Why did you become an environment/sustainability professional?
A combination of an academic interest in design, science and engineering and outdoor pursuits from my scouting experiences. My father was a landscape gardener and Scout camp service team manager, so the environment was embedded into my background.
What was your first job in this field?
Sewerage modeller, Water Research Centre. I loved computer modelling, even if it was to transport sewage!
How did you get your first role?
A placement in my first degree in civil engineering. My second job was working at van building LDV as part of my masters in environmental management. In 2000, I was headhunted by South Staffordshire Water to be environmental manager.
What does your current role involve?
Supporting companies in the utility and rail contracting industry to achieve their corporate certifications and accreditations.

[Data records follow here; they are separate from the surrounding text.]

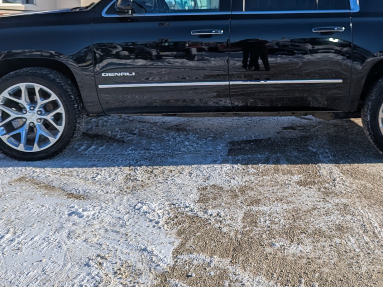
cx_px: 259
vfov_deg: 30.9
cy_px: 67
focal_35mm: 46
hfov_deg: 40.7
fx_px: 509
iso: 44
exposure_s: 1/2463
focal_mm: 6.81
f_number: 1.85
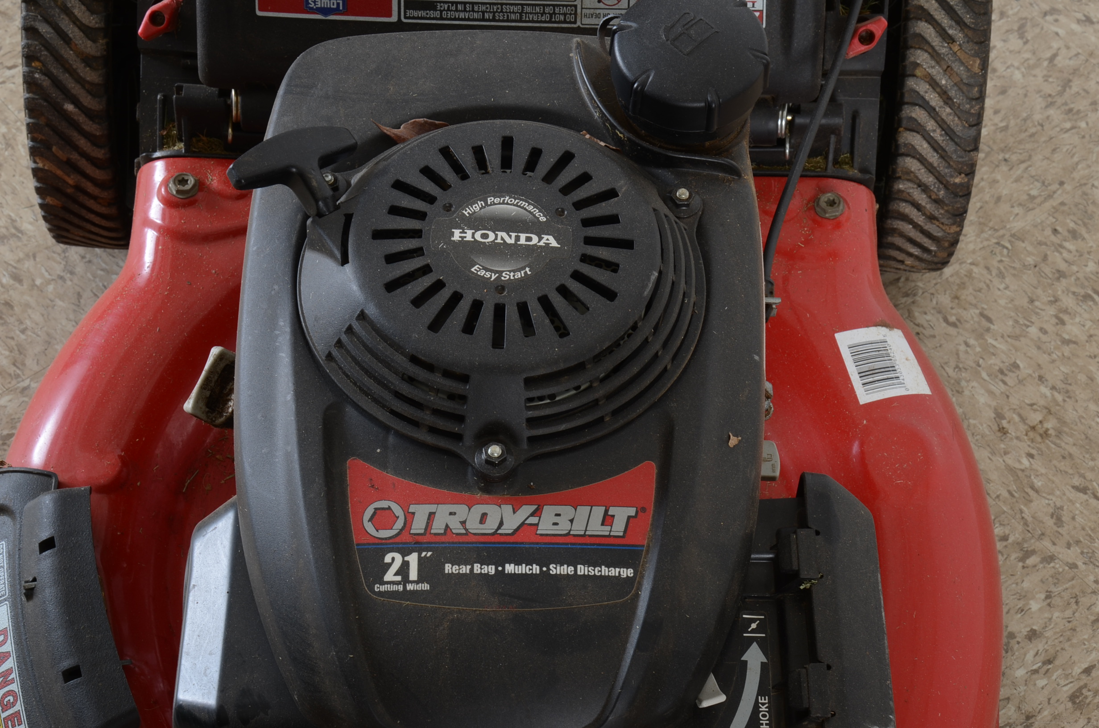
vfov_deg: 14.6
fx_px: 2833
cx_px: 550
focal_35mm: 93
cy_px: 364
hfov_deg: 22.0
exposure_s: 1/160
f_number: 14
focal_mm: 62
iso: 125
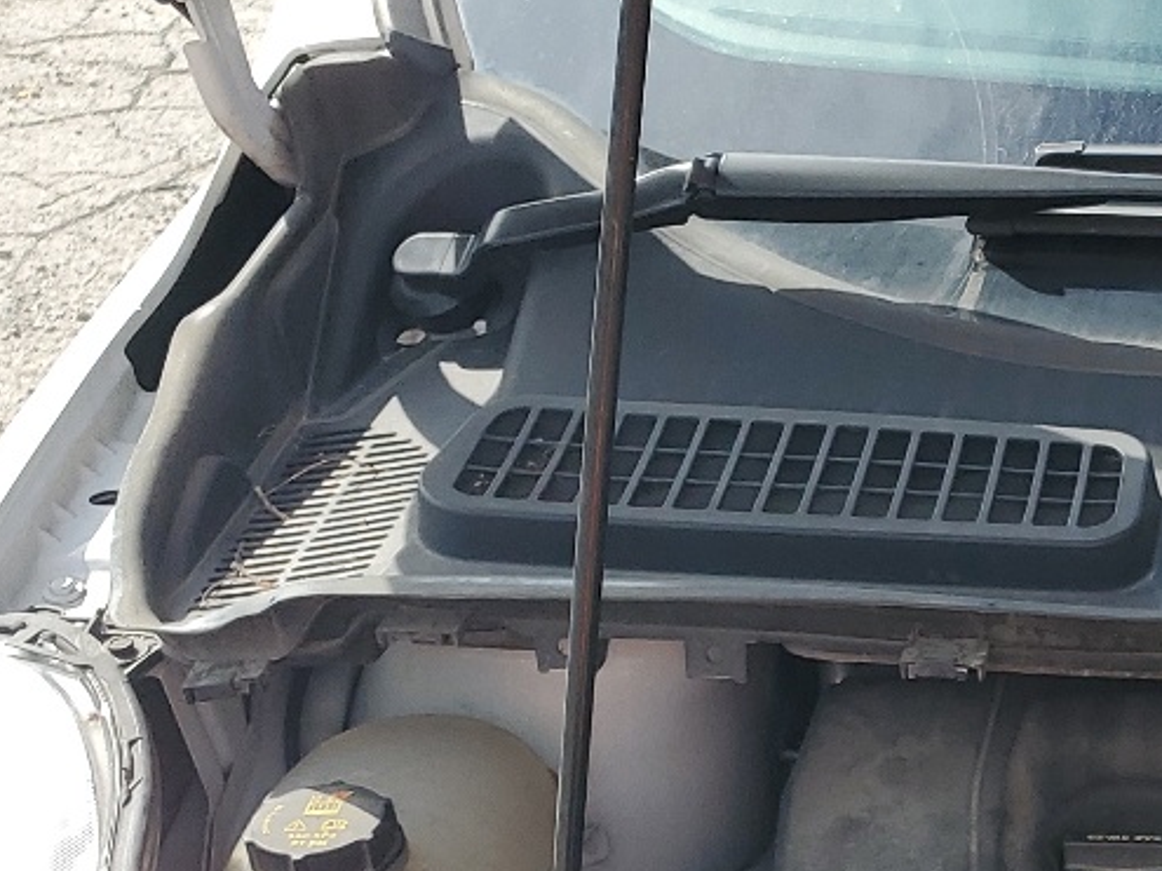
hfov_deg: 20.4
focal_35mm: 84
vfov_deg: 17.2
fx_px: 2819
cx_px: 1681
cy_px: 862
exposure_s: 1/1429
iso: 50
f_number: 1.5
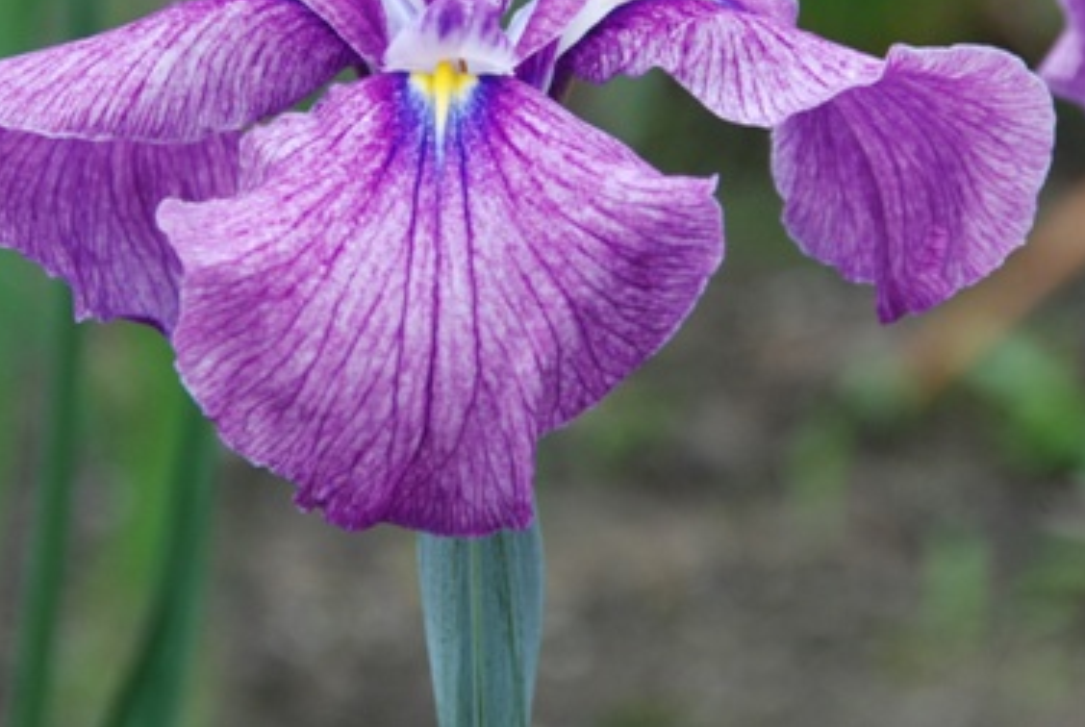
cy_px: 115
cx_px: 410
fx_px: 15395
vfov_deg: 2.7
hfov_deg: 4.0
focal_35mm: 510
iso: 400
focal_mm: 200
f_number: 11
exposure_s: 1/40
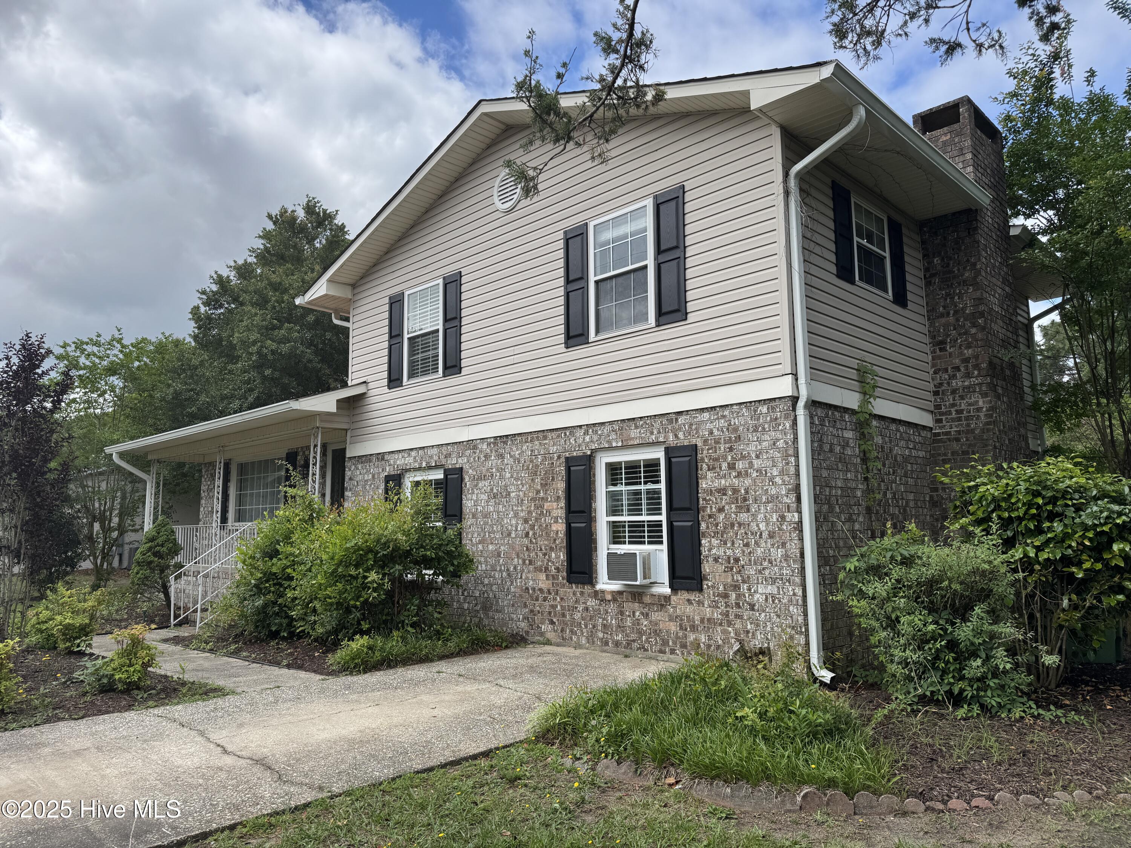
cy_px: 424
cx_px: 566
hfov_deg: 71.6
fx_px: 784
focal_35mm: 24
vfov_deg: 56.8
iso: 80
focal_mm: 6.76
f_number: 1.78
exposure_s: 1/2959
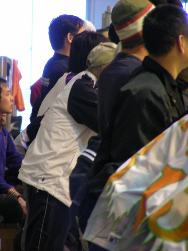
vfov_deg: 3.9
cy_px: 126
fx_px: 3681
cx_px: 48
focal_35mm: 508
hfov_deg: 2.9
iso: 226
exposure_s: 1/15
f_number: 3.5
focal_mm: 63.3
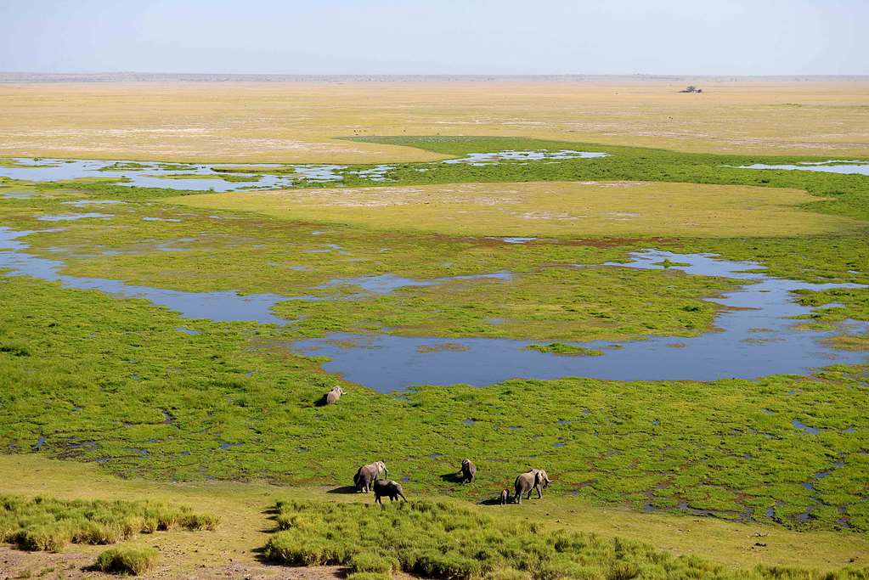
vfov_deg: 19.5
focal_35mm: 70
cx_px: 434
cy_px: 290
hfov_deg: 28.8
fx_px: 1690
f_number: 6.3
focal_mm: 70
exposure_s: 1/640
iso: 160
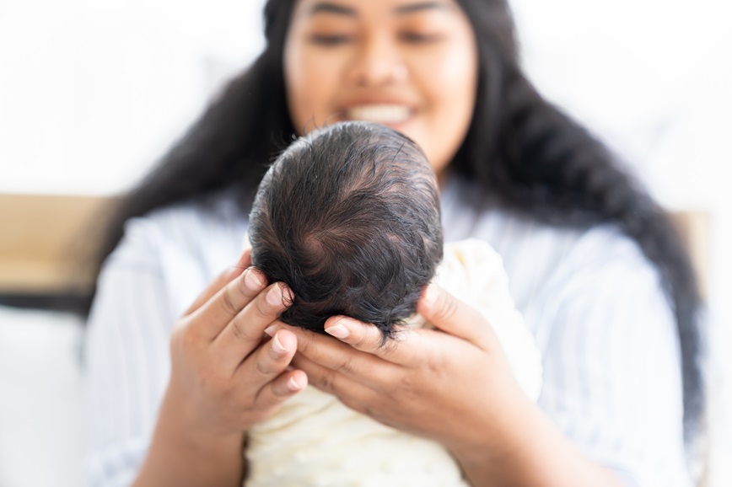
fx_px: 1423
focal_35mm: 70
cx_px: 366
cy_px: 244
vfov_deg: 19.4
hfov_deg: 28.9
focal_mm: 70
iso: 640
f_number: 2.8
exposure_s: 1/320
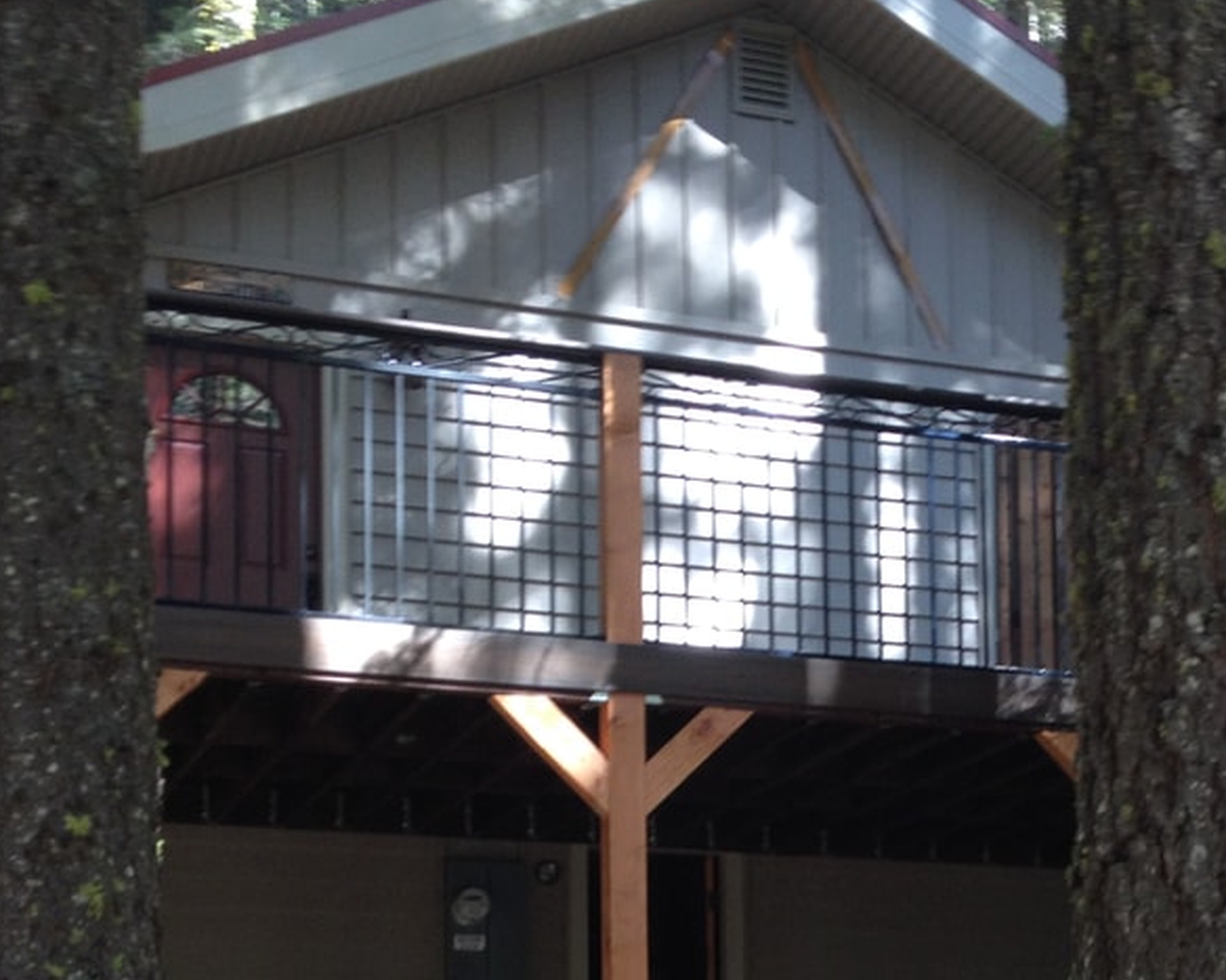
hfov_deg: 24.1
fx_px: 2830
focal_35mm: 78
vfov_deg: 19.0
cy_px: 1022
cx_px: 950
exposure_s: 1/60
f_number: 2.4
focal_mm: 4.28
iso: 64
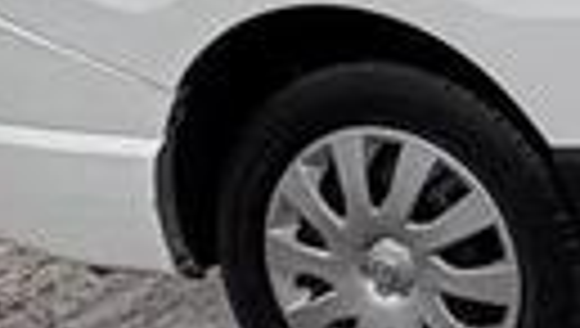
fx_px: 1633
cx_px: 1740
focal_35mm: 106
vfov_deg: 9.8
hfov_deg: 11.4
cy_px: -526
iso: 40
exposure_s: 1/190
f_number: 2.2
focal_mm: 2.22
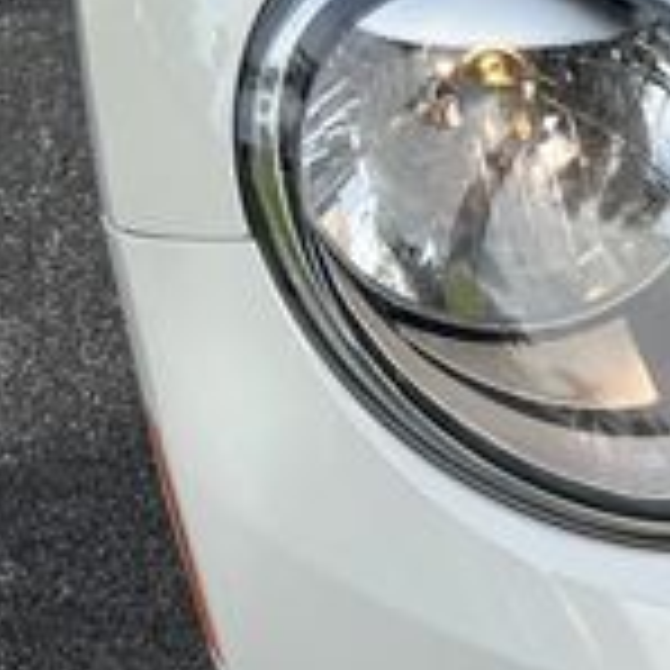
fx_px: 2168
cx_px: 1286
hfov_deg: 14.8
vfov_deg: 17.5
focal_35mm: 99
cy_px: 427
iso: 50
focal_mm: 5.7
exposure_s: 1/5319
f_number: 1.5
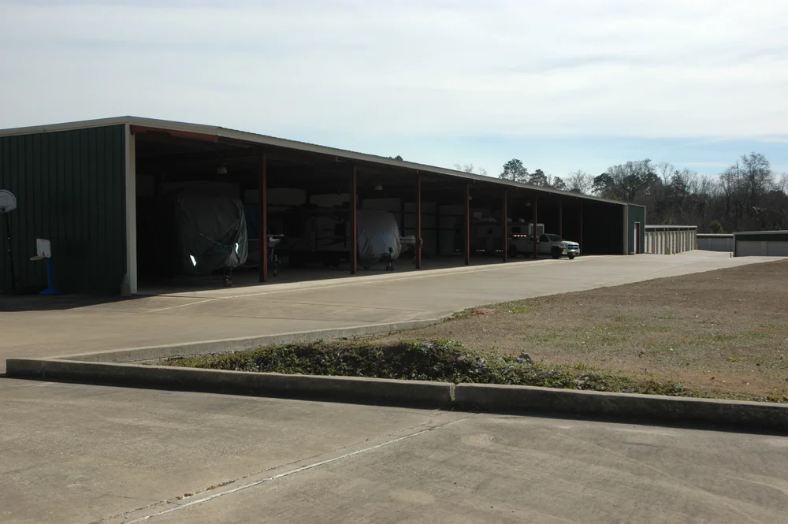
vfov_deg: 30.8
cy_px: 262
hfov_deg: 45.0
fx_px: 951
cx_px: 394
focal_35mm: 44
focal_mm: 29
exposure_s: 1/500
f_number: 8
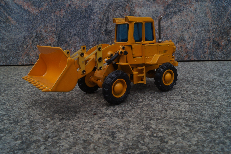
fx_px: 192
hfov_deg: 62.0
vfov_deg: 43.6
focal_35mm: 30
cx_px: 116
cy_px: 77
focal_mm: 20
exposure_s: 1/60
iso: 320
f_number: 22
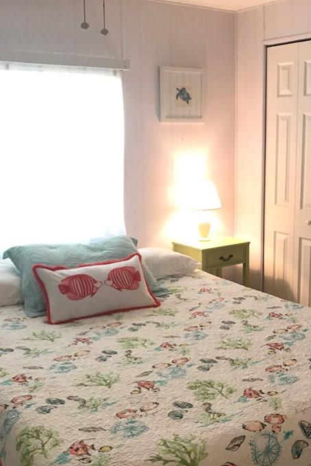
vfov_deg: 44.5
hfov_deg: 30.3
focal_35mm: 44
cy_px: 236
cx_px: 208
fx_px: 570
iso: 40
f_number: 1.8
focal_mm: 3.99
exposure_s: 1/24
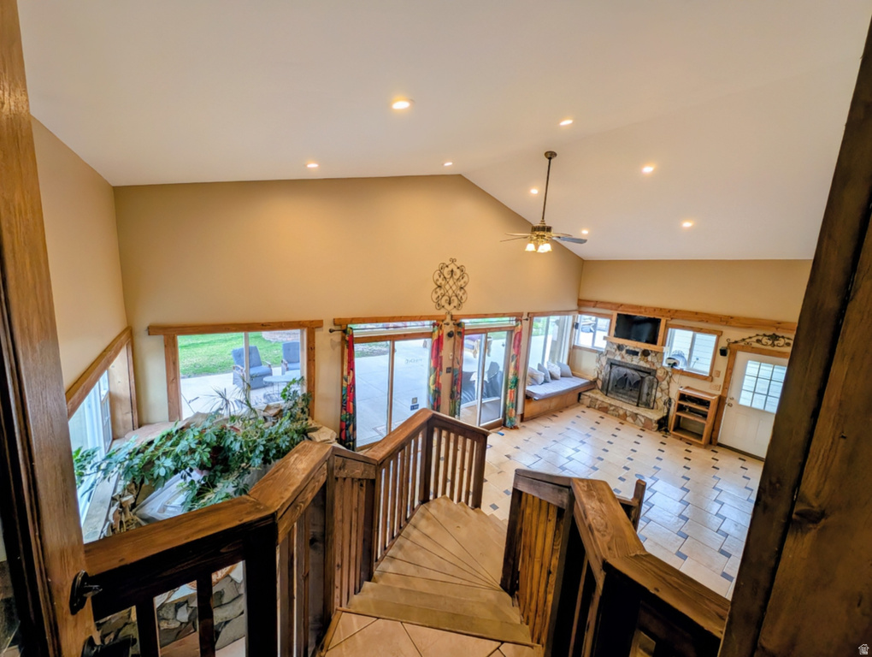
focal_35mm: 12
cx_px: 436
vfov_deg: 94.6
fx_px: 303
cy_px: 328
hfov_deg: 110.5
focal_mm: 2.23
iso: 61
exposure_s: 1/60
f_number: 1.95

This involves auditing, training, and risk reviews. I also do mentoring and development, and teach NEBOSH environment certificate courses.
How has your role progressed?
ISO has become less dominant to the various industry schemes, but all are based on the same model.
What’s the best part of your work?
Seeing companies go through their three-year maturity development
cycles and helping people to achieve their objectives, whether individual
What’s the hardest part of your job?
Convincing operations directors that they cannot tolerate poor vehicle driving performance by their employees just because they are the hardest workers.
What was the last development event you attended?
IEMA ISO 14001 Transition Consultation.
What did you bring back to your job?
Deeper understanding of ISO 14001 requirements.
What are the most important skill(s) for your job?
Being knowledgeable, having great attention to detail, and being friendly and supportive in delivery.
Where do you see the profession going?
With all the current focus on environment issues following increased media attention due to David Attenborough, Extinction Rebellion protests, Greta Thunberg petitioning on climate change, and increased awareness of local air quality issues, I am awaiting to see if interest in environmental issues increases among buyers and contractors.
Where would you like to be in five years’ time?
I love providing training, mentoring (and talking!), so delivery of more training while supported by extra consultants (I currently employ two) delivering in the field.
What advice would you give to someone entering the profession?
Ensure that your communication skills are good and that you are able to talk confidently to all levels of the business – workers, supervisors, managers and directors. People learn through stories.
How do you use the IEMA Skills Map?
At Fellow level, I mentor people interested in environmental issues. I am a Full Member Mentor and Fellow Assessor, and I use the IEMA Skills Map to guide people along their journey.
If you had to describe yourself in three words, what would they be?
Energetic Peter Pan!
What motivates you?
Achieving positive outcomes. In environmental management you know you are delivering a moral and ethical service to the benefit of all.
What would be your personal motto?
Same as scouting: do your best, do your duty.
Greatest risk you have ever taken?
I could say the outdoor pursuits I do, but being honest: he first year of running my own business (2005), or the first year as Group Scout Leader (2012) – they were the hardest years of my life.
If you could go back in history, who would you like to meet?
James Lovelock (still alive at the age of 100), best known for proposing the
Gaia hypothesis, which postulates that the Earth functions as a self-regulating system.